* _Work item_: Could you count the lines below that include the word "Adhes" and give only the number?

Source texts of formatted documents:
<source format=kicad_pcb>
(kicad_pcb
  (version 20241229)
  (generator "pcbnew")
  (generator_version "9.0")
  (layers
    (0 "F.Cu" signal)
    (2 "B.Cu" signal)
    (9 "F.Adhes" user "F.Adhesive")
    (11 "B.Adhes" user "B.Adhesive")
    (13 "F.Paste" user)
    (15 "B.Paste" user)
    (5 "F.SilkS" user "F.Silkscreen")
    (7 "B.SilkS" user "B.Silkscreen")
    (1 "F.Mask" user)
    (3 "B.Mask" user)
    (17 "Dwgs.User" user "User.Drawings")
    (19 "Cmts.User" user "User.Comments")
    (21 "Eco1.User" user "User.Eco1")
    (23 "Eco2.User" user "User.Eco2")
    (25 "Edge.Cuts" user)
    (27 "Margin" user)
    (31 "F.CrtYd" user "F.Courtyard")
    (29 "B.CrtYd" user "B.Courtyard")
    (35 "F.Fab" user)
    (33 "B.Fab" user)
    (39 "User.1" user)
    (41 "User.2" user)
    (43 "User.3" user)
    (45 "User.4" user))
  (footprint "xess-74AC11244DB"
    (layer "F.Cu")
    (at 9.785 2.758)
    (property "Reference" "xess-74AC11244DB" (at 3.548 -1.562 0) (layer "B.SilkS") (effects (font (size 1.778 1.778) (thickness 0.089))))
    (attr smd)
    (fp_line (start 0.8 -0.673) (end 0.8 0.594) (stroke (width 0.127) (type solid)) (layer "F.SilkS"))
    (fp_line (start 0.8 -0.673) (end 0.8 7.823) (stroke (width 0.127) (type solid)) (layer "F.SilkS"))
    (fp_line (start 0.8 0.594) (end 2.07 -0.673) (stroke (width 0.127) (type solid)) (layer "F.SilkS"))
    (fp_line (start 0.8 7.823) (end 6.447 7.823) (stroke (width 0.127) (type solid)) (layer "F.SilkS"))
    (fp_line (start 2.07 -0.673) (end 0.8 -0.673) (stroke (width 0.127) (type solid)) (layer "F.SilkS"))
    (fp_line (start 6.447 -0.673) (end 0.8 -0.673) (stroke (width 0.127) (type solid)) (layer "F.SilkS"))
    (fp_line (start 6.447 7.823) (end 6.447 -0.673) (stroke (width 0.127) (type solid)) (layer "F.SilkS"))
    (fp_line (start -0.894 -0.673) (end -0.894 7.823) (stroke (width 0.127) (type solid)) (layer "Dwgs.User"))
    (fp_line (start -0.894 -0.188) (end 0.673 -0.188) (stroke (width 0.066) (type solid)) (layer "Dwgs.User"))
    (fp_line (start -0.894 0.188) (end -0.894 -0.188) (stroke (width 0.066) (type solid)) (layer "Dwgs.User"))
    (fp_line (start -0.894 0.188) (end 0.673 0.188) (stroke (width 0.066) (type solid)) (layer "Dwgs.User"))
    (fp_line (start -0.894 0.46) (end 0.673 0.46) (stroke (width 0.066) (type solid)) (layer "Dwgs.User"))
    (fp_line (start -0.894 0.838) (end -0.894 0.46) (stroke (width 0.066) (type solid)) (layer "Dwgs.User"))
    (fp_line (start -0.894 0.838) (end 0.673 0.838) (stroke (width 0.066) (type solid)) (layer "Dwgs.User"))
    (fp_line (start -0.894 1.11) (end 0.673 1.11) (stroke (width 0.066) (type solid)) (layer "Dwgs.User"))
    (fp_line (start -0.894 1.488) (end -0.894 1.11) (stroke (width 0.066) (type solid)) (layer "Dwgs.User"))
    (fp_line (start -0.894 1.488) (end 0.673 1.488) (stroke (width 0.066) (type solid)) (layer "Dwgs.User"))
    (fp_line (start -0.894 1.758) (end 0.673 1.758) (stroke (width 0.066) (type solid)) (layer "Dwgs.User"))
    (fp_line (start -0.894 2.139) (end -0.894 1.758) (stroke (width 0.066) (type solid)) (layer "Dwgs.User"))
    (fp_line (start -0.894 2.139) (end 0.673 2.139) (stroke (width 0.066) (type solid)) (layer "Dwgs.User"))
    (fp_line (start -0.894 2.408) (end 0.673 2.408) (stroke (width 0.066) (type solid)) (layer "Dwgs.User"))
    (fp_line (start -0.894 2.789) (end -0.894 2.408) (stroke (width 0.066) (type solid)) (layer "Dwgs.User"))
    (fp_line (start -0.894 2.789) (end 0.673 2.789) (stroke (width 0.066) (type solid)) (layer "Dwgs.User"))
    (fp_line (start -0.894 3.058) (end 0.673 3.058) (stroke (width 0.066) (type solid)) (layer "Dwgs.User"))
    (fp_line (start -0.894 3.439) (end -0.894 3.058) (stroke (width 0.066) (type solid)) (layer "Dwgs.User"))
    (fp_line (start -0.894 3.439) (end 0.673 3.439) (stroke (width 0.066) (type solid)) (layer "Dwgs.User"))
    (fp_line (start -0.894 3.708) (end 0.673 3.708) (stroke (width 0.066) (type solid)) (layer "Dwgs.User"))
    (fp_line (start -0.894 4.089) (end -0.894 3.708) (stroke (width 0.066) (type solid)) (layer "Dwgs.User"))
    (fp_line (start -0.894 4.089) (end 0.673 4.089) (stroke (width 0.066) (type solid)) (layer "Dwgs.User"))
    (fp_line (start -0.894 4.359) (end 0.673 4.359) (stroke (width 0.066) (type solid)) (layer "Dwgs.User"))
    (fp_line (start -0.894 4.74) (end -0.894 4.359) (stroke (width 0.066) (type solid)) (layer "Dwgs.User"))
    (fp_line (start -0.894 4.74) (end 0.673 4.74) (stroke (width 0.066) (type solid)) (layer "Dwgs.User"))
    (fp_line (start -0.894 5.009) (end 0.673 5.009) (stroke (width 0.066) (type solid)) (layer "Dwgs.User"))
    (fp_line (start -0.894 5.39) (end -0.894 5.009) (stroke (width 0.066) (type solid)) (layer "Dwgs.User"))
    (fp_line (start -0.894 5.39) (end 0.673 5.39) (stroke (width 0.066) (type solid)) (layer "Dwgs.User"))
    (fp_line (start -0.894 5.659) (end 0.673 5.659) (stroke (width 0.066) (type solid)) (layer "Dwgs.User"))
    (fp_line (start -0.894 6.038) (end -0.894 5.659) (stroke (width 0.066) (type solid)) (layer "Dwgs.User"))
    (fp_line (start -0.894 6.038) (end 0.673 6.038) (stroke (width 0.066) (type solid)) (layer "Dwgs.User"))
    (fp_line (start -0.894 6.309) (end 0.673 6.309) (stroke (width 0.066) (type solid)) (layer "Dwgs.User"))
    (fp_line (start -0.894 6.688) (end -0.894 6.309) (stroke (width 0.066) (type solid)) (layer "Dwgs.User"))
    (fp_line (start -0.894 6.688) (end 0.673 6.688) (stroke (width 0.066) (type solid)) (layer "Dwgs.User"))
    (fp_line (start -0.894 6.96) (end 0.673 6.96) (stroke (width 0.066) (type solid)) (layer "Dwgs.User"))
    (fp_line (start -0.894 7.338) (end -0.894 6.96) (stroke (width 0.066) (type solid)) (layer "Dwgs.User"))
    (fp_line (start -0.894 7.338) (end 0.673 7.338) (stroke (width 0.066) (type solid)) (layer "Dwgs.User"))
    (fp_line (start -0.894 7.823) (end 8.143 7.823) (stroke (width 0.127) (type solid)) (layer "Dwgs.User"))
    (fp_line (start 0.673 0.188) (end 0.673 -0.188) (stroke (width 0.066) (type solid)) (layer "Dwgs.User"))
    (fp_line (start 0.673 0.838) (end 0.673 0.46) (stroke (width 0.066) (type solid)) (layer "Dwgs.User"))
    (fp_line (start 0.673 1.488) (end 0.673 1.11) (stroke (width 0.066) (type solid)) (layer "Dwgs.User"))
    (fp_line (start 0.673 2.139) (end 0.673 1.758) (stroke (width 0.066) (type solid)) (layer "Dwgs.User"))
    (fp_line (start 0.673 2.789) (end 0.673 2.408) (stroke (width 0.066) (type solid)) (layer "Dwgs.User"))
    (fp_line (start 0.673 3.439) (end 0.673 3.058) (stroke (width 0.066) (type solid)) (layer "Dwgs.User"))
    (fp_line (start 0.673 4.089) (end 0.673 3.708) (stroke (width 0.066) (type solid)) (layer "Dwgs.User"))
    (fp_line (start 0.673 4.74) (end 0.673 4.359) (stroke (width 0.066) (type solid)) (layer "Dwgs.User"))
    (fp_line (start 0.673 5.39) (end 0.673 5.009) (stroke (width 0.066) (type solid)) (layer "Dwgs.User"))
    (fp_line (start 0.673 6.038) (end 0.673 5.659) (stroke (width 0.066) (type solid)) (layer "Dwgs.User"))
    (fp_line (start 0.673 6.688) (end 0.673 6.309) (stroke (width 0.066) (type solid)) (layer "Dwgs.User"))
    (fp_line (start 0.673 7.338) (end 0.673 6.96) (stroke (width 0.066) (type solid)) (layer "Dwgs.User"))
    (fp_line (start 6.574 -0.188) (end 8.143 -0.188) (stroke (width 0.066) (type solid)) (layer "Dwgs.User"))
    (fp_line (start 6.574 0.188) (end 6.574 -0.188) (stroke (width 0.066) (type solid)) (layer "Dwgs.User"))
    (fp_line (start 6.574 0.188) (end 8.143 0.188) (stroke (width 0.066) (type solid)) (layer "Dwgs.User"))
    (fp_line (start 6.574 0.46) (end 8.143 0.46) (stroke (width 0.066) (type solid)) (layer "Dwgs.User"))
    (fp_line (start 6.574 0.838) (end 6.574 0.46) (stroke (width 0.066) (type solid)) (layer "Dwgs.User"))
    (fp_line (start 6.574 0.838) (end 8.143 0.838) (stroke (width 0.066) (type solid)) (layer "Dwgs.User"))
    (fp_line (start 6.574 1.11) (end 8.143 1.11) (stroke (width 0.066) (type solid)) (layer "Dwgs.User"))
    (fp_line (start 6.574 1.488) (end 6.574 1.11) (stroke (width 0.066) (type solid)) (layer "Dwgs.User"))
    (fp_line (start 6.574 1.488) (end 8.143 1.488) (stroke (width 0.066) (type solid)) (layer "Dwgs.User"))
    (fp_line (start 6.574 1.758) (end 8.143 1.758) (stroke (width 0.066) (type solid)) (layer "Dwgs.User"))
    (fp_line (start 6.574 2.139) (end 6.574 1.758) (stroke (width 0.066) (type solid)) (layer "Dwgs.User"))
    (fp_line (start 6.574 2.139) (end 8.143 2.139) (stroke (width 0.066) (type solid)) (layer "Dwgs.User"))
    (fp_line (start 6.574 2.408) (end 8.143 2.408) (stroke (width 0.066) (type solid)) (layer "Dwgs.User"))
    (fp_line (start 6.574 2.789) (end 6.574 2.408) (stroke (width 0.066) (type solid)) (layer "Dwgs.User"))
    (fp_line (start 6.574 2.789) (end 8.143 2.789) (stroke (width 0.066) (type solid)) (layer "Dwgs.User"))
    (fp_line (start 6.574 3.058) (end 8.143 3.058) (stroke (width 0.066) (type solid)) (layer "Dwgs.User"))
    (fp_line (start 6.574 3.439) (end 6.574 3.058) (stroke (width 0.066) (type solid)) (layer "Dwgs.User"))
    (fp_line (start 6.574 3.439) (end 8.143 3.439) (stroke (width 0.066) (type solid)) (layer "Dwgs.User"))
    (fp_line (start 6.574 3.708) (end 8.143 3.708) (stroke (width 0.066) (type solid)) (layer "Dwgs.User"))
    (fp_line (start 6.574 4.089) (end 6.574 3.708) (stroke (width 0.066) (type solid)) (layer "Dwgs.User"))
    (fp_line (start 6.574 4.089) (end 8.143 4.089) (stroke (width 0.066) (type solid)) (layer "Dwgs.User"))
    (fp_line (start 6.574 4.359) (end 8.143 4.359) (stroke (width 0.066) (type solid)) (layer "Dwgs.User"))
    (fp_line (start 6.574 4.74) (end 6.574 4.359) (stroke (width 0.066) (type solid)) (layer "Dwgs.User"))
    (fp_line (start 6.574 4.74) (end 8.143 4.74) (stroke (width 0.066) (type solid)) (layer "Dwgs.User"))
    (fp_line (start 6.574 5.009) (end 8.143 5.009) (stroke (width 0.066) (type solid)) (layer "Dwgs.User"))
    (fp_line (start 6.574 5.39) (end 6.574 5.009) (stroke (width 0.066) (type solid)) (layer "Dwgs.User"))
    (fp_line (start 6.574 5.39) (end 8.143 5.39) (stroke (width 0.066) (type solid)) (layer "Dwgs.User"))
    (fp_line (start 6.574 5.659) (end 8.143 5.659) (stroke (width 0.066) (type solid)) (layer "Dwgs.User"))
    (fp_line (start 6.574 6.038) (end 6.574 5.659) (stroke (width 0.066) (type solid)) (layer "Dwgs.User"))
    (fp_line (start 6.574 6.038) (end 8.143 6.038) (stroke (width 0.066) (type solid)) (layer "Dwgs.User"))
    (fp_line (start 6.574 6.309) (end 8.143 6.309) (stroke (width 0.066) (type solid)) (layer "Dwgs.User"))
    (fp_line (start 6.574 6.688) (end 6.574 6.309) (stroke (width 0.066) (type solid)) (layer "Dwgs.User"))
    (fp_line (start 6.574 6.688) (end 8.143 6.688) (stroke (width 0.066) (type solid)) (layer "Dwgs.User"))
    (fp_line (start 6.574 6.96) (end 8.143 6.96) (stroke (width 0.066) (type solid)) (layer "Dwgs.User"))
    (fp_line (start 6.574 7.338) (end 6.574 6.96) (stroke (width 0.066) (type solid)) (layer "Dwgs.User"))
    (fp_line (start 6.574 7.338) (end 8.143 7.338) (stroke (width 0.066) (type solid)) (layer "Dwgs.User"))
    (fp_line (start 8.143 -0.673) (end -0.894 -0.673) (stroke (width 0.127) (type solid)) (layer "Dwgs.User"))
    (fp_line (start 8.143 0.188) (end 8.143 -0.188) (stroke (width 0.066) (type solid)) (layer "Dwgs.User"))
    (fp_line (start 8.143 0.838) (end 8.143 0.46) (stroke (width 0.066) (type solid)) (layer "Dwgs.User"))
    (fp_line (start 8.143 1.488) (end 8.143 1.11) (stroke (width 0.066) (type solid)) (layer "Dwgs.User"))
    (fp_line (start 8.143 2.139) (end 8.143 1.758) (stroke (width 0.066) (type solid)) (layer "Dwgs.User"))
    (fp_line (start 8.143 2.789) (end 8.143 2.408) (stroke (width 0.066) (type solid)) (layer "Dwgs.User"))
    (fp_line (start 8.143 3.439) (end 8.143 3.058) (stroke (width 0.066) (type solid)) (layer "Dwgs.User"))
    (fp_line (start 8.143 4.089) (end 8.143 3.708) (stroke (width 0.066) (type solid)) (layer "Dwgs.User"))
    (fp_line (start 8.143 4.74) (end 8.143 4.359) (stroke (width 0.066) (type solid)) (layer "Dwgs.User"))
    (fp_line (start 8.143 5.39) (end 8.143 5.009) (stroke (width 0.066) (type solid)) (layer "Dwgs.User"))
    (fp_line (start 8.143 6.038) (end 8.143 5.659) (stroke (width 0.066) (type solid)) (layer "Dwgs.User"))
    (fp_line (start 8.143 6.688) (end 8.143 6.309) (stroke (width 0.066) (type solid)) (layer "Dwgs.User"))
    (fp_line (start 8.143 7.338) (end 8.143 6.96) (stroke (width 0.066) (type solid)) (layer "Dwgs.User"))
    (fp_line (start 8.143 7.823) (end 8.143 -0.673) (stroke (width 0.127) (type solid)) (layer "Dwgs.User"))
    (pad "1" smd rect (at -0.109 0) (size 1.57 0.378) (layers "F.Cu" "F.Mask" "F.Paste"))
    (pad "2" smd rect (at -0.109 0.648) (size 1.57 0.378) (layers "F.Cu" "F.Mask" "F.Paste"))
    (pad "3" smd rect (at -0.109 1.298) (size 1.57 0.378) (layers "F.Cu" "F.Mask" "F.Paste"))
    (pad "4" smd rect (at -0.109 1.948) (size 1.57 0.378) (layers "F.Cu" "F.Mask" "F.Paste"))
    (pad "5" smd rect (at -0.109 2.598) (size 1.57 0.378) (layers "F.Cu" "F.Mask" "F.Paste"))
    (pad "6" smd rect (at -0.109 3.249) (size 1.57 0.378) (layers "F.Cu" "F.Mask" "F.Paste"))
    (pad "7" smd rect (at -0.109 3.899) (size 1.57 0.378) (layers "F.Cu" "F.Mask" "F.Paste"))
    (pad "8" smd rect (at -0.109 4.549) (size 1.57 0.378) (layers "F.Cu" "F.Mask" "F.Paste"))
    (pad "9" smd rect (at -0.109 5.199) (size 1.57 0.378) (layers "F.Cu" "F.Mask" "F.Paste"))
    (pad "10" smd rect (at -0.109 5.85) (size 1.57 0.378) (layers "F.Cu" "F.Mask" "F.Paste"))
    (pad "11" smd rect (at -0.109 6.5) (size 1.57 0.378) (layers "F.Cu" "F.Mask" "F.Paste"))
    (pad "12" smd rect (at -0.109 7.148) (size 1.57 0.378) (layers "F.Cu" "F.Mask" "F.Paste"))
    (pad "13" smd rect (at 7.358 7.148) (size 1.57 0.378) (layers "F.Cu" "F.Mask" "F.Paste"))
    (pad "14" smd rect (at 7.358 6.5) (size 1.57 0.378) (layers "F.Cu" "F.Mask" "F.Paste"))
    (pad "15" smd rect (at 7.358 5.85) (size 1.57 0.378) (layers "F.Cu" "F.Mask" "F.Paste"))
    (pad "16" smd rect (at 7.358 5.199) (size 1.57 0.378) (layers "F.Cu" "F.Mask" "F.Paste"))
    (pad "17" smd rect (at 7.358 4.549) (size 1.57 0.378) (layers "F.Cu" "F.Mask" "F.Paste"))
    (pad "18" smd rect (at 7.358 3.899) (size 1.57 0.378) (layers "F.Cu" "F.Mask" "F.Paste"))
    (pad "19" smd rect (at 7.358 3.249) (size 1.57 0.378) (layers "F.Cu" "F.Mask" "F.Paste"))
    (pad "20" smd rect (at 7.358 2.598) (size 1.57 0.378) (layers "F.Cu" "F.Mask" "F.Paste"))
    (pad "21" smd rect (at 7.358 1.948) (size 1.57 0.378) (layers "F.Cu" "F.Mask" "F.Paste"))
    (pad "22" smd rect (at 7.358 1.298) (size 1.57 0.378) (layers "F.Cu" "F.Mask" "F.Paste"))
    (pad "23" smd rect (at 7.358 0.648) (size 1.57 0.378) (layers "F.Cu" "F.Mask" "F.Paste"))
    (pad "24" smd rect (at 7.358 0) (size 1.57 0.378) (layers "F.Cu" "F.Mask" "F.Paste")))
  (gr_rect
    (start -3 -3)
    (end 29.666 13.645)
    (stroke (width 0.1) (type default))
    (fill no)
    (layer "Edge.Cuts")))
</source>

* _Answer box_: 2